A fistful of conniving didn’t compensate for a shitload of dumb.
“I give you six months.”
Ray laughed as he pushed away from the desk and strutted to the window. “You know, Samantha, I could speak with Uncle Bob. Put in a good word.” He turned his gaze from the view to her. “Of course, I would expect you to be… grateful.”
Samantha took a moment to compute the latest twist in the mind-bending saga that was Ray, who was looking at her breasts like they were covered in whipped cream and sprinkled with nuts. He was seriously going to add sexual harassment to his list of incredibly dumb things to do at work?
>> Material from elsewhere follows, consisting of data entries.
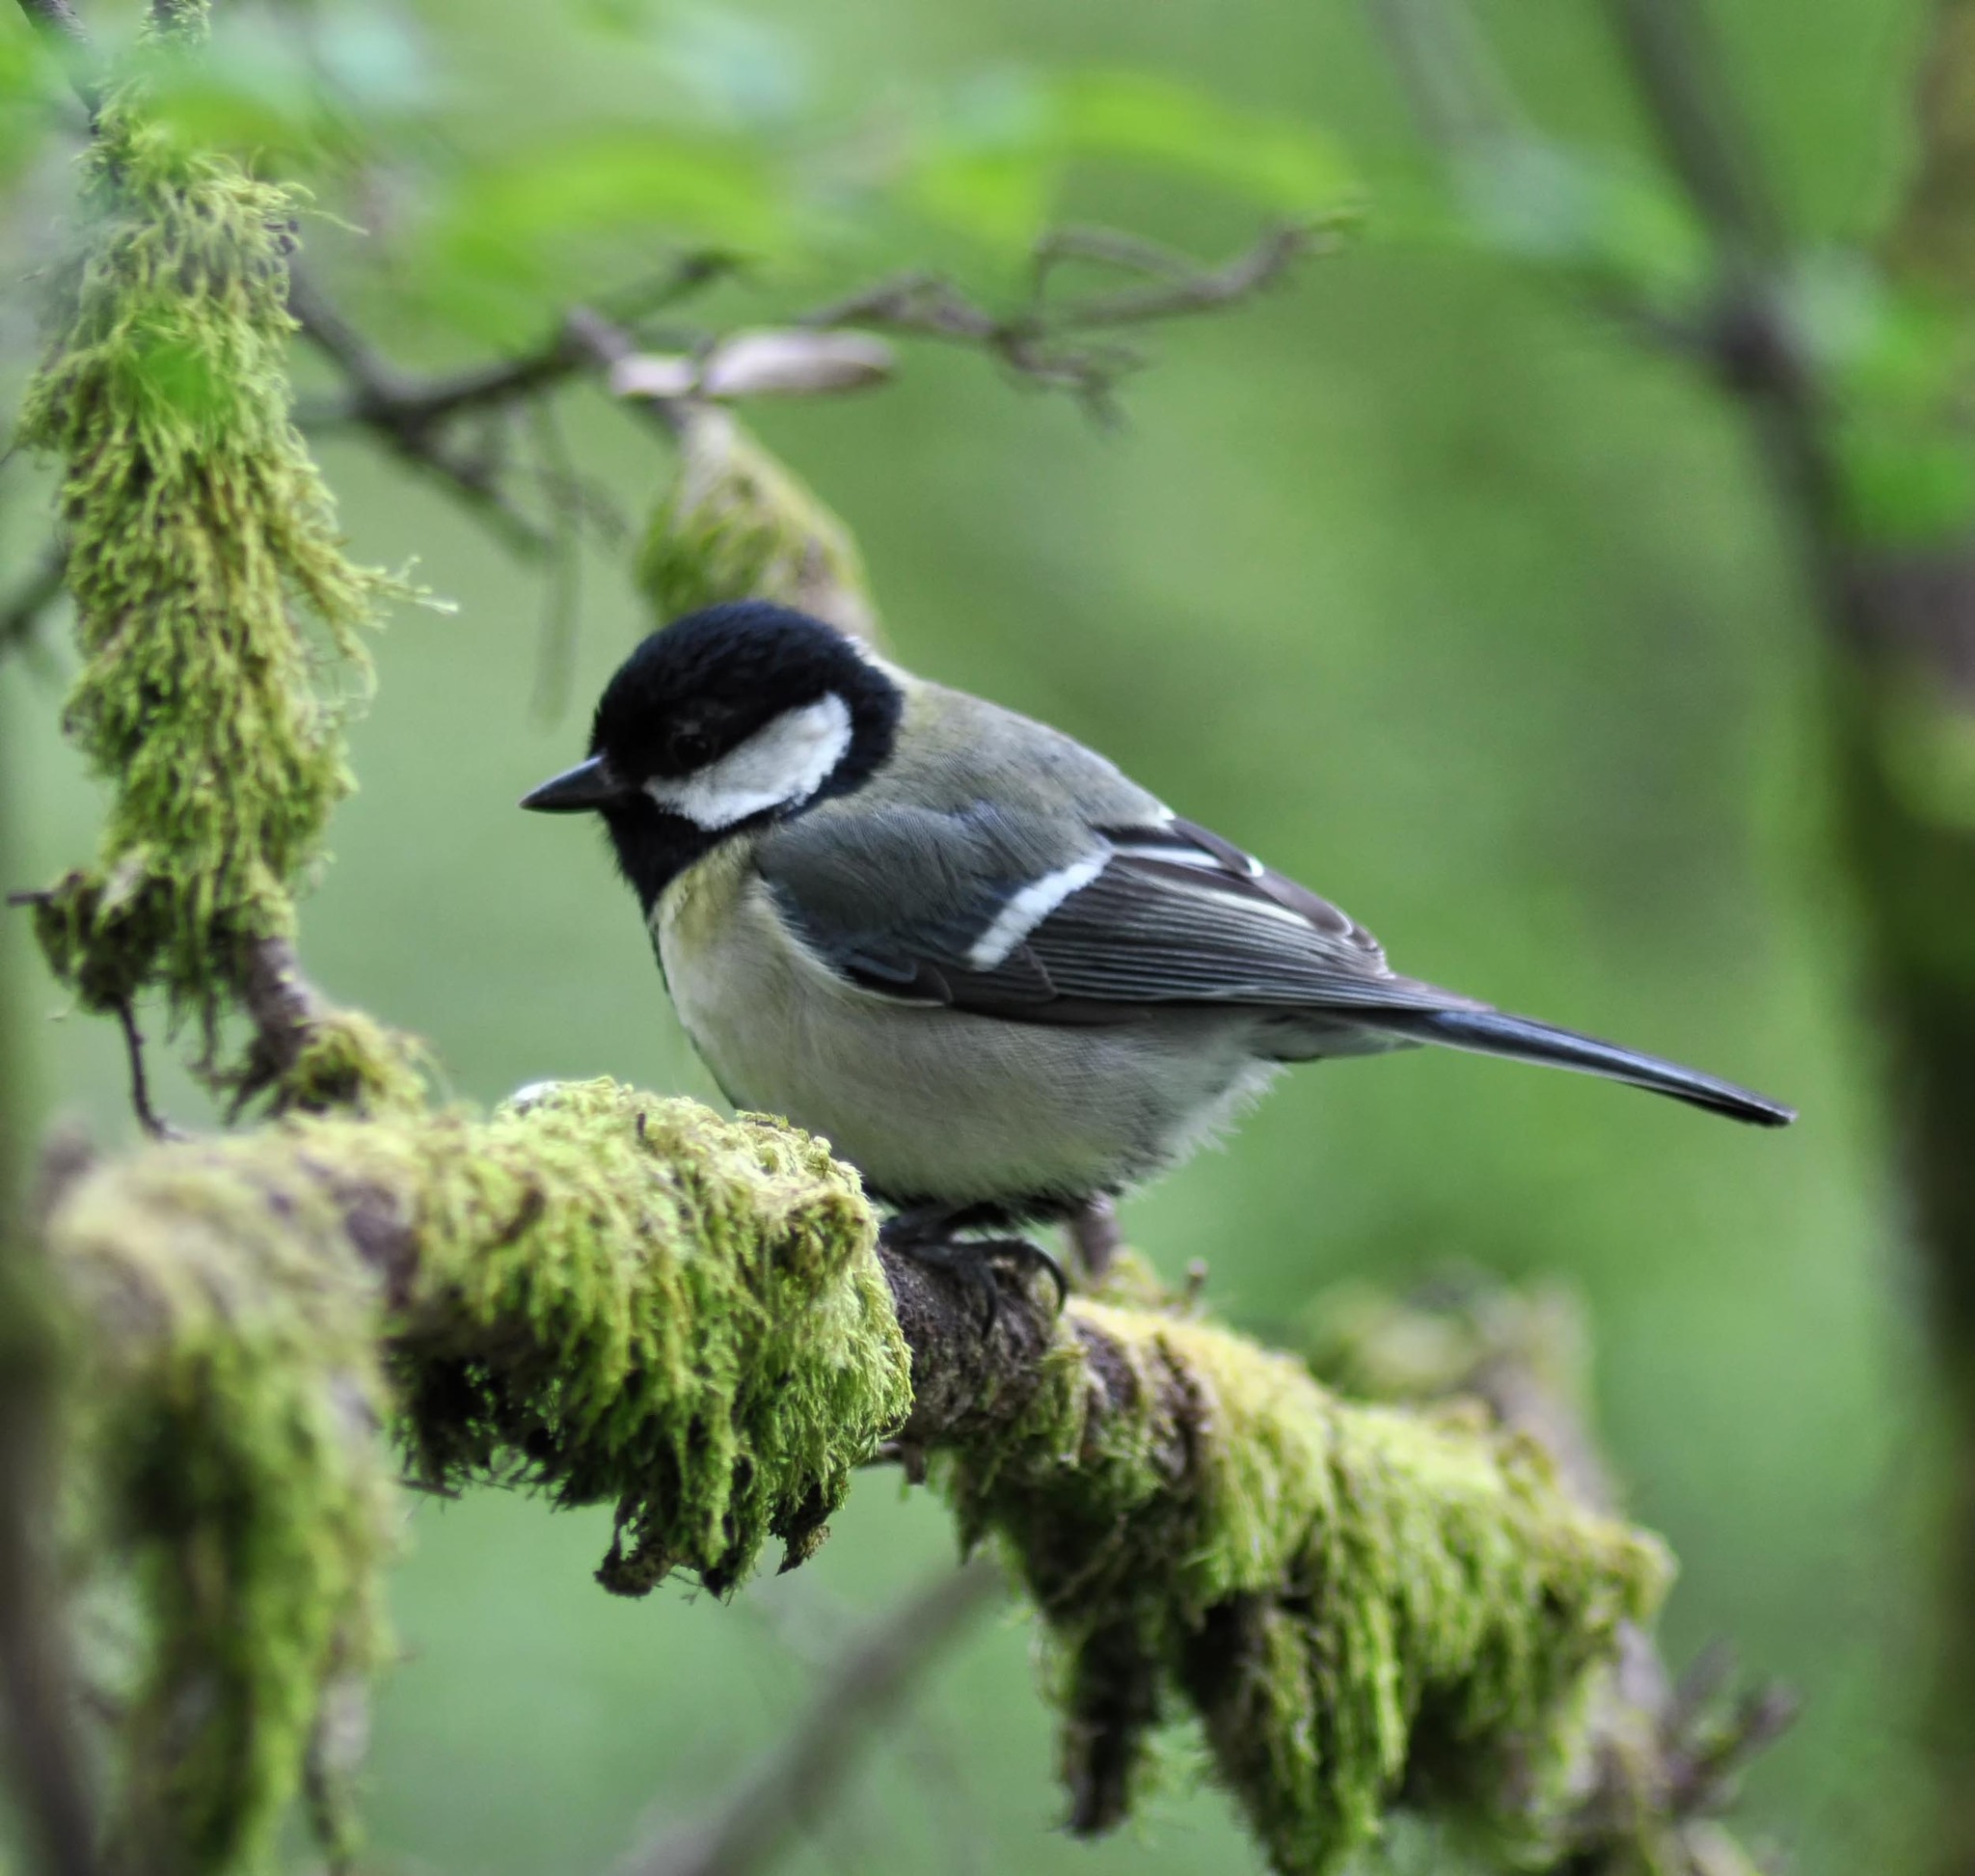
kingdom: Animalia
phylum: Chordata
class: Aves
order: Passeriformes
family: Paridae
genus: Parus
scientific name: Parus major
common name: Great tit
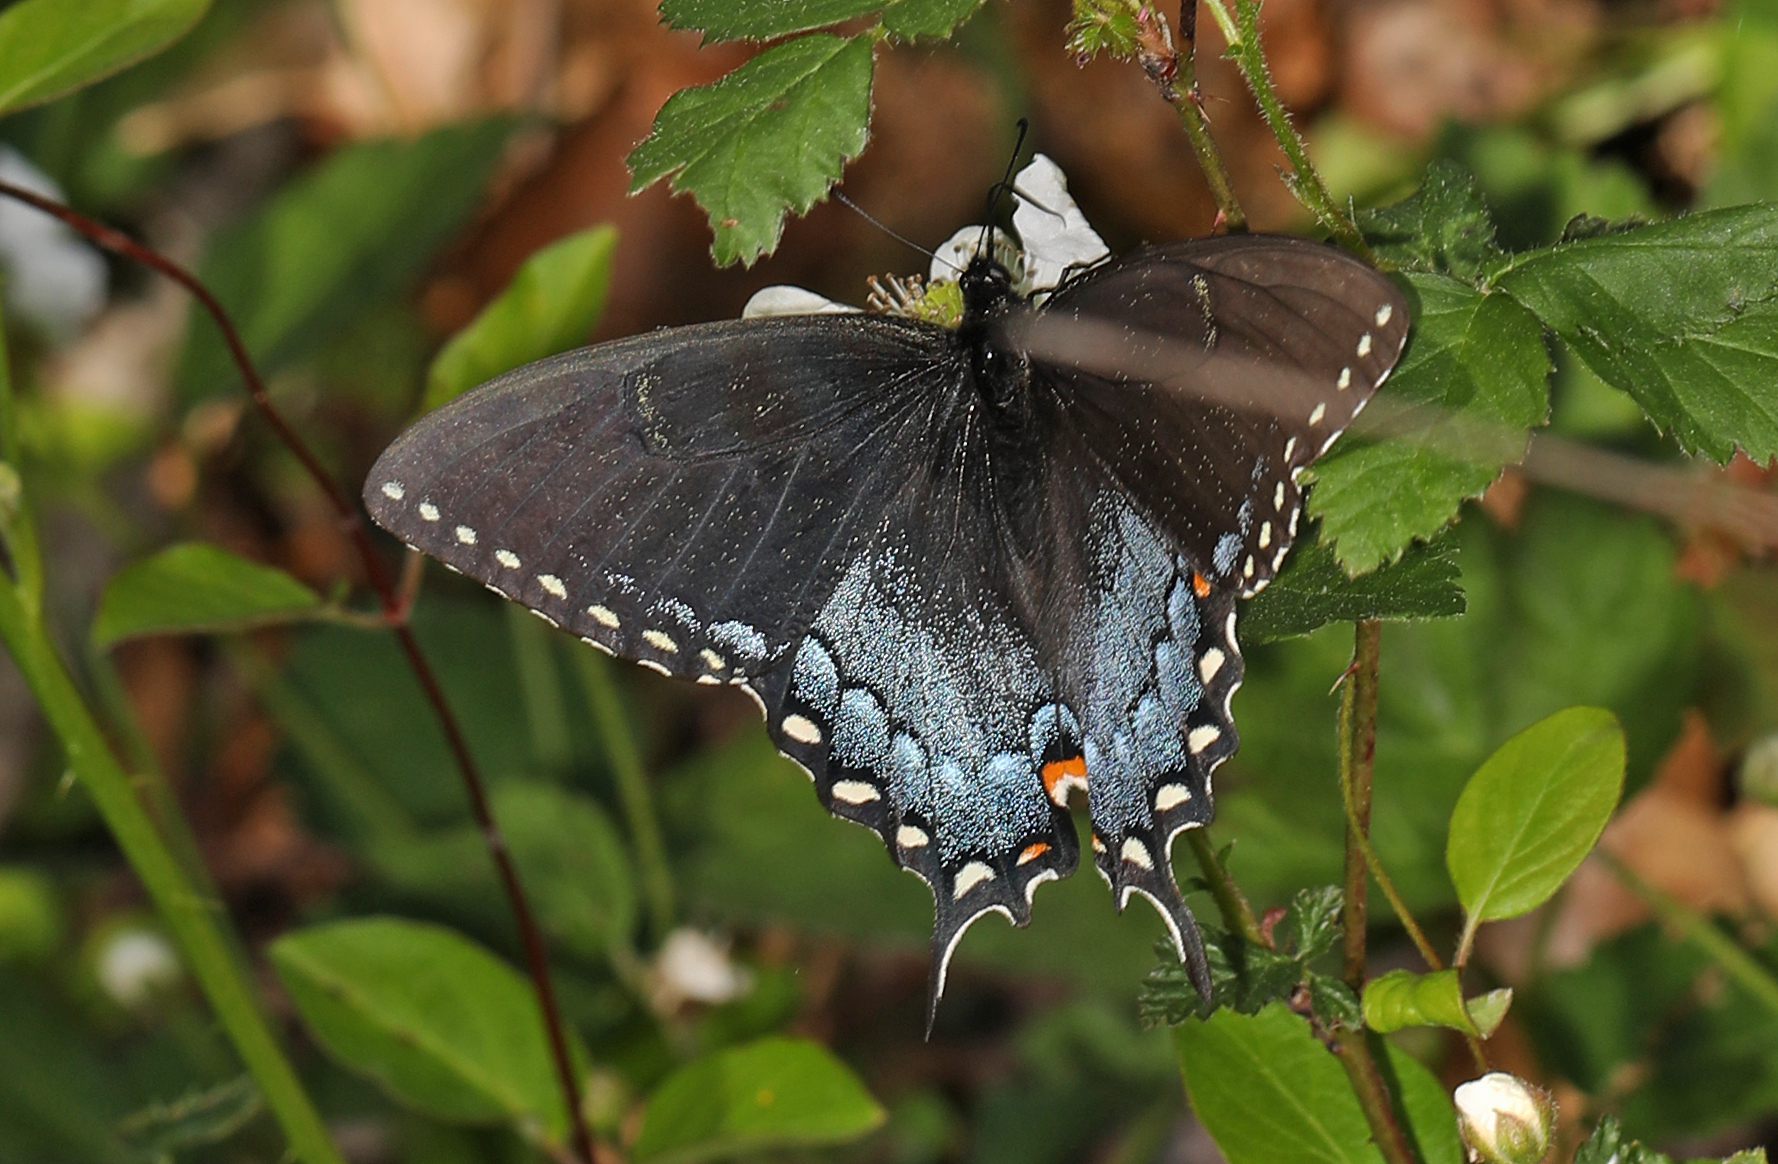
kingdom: Animalia
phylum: Arthropoda
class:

Her eggs shuddered as she picked up her box. “I’d rather be unemployed for the rest of my life.”
The protestors dropped their placards and cheered as she walked out, box in her arms. It was obvious to them she was leaving and they congratulated her for her courage.
She felt like a fraud but their cheers lifted her spirits after the enormity of what she’d done and the enormity of the unknown she was launching herself into, hit big time.
Great. Now what the hell was she going to do?
Have a baby .
Oh shut up, eggs , she ordered, as for the first time in her adult life, she walked into the great unknown.